Please, sir, may I make a nomination? The worst book I have read (and finished) in 20 years of doing sci-fi has to be Achilles Choice by Niven & Barnes. A bunch of jumpy crap about genetically engineered athletes. What was the worst for me was that this book followed “Dream Park”, which was phenomenal.
I have a habit of putting books down after 20-30 pages if I’m not getting into the story. I’m sure there’s quite a few clunkers I can’t remember cuz of this.
I’m having a real struggle with a classic right now. I’m 50 pages into Witch World by Andre Norton. It’s very slooowwwwwwwwwwww… This copy of the book has itty bitty type and my eyes conk out real quick. Someone tell me if it’s worth continuing.
My vote (and I realize this opinion isn’t shared by many) is “The Hobbit” by J.R.R. Tolkien. I’ve tried to read it three times now, in various stages of my life, and I can’t get past what seems to be a very awkward, immature writing style. Scarred, I can’t help you with Witch World, but I agreee with you about her writing style. I get to the end of her books, and I’m still waiting for the action to start and the story to get interesting.
On second thought, I realize that my vote was actually for an overrated book, not a wretched one. I can’t say if it’s wretched or not, because I couldn’t read it. Please feel free to ignore my previous post; I’ll try to pay more attention in the future.
Oh dear.

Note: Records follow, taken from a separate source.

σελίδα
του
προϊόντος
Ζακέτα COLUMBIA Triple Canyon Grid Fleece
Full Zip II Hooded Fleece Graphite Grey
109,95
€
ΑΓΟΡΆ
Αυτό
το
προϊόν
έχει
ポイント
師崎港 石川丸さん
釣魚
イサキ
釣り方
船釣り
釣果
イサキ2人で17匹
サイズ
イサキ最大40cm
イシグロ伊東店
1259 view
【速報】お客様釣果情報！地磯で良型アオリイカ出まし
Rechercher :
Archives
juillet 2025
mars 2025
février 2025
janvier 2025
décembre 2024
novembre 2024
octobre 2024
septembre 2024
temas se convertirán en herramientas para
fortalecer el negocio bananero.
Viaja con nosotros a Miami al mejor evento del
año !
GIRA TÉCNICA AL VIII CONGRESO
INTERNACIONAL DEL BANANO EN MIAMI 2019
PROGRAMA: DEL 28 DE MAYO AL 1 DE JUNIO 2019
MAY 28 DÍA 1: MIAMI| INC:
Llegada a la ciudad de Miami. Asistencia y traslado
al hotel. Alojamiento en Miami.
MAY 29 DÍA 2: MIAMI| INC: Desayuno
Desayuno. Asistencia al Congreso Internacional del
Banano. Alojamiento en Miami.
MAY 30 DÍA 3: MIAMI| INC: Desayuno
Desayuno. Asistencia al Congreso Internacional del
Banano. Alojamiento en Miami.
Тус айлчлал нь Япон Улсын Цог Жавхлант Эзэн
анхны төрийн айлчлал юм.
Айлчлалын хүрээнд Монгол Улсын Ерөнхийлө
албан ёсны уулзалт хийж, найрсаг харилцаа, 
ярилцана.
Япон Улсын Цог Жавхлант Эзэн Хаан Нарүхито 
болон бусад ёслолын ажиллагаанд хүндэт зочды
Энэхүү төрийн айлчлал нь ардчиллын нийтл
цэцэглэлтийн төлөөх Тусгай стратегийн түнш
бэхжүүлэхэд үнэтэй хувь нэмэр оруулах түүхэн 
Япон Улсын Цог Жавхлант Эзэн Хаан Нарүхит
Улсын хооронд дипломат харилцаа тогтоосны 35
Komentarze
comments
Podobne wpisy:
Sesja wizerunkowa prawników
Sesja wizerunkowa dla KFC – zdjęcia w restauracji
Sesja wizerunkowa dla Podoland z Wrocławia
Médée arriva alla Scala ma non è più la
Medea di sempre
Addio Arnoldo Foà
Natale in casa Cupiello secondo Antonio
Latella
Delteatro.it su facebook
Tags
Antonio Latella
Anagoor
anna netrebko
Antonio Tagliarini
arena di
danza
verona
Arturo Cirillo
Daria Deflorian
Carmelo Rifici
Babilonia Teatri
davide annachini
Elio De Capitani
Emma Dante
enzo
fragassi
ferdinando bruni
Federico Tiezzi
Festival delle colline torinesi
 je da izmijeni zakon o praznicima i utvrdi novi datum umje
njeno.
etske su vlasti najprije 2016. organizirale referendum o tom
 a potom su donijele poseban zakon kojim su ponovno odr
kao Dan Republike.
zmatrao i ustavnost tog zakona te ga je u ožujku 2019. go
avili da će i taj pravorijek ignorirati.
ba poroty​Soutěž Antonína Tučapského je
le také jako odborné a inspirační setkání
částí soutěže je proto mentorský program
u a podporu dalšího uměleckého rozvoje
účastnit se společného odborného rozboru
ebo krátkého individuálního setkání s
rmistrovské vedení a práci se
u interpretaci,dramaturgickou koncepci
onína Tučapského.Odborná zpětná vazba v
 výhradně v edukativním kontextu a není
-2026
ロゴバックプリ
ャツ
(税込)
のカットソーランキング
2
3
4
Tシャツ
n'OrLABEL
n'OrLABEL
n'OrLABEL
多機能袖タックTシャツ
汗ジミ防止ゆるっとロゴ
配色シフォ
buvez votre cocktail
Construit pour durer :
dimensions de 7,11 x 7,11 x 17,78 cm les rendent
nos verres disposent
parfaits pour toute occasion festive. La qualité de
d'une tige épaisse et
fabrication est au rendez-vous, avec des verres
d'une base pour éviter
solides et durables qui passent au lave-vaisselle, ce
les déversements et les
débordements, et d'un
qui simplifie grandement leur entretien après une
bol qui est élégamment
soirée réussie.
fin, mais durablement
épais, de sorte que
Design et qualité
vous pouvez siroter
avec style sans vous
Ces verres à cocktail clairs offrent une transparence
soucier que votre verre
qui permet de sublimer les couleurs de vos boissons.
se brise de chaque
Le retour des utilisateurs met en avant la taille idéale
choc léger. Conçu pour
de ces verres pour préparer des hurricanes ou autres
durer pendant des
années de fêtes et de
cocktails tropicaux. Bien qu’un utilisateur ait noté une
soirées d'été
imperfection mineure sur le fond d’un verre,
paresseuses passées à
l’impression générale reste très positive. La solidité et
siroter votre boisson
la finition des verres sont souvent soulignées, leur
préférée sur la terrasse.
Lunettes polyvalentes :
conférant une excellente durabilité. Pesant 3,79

I’ve seen Steinberg plug his book at the end of his various columns (he writes a regular Macintosh newspaper column for a San Diego newspaper). I’ve checked out “Rockroids” a few times, and dismissed it as a little narcissistic project for his son, but I hadn’t imagined that he’d carry it this far…
And I thought I was the only one who just doesn’t get what all the hoopla about Tolkien is. I regularly go back and try to read the things - both “Hobbit” and the LoTR series. It always seems dull and monotonous to me. All I can figure is a lot of people read them as their first fantasy series, and they were like nothing they had read before. For me, though, they just drag.

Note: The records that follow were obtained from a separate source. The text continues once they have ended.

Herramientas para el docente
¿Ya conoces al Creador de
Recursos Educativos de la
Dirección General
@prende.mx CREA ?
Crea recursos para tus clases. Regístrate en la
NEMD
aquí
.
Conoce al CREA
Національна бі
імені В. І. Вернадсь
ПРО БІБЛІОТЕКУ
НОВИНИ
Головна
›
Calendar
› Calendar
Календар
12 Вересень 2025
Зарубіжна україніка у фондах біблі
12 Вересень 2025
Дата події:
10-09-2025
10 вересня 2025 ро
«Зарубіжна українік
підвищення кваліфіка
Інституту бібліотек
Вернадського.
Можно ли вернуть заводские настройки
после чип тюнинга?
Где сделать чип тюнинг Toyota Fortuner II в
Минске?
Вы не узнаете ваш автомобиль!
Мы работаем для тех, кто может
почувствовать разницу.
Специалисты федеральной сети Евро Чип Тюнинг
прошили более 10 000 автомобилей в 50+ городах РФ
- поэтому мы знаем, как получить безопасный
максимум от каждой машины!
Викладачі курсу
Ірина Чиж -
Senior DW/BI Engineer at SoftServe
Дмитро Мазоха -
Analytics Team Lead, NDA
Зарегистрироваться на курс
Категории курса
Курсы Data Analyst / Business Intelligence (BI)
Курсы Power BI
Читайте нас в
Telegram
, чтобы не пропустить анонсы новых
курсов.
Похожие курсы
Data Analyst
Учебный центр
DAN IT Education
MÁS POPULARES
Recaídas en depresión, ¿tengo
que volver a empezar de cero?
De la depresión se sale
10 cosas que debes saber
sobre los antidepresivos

I’ve said it before, but it bears repeating – the work of Pel Torro (R.L. Fanshawe – who had scads of other aliases) is amazingly, unbelievably bad. It makes L. Ron look readable by comparison – and I HATE L. Ron Hubbard’s writing. Torro’s “Galaxy 666” is the most blatant attempt to palm off a thesaurus as a book I’ve ever seen.
A friend introduced me to the joyful awfulness of a book called “The Null Frequency Impulser”. I don’t recall the author, but this is a case of jargon masquerading as sf.
“Cataclysm” by Don Pendleton. Unspeakably bad.
“Galactic Pot Healer” by Philip K. Dick. Dick was an unusual and gifted author, but for the life of me I don’t “get” this one.
I have to mention this book because it is one of the great let-down books of my reading life. It plays like a fantasy story (and a good one) for the first half, and keeps great fantasy elements almost all the way to the end. Unfortunately, the actual ending is horribly cliche and stupid sci-fi. Then we have to go back and try to swallow all of the preceeding fantasy as science fiction and it doesn’t even come close to washing.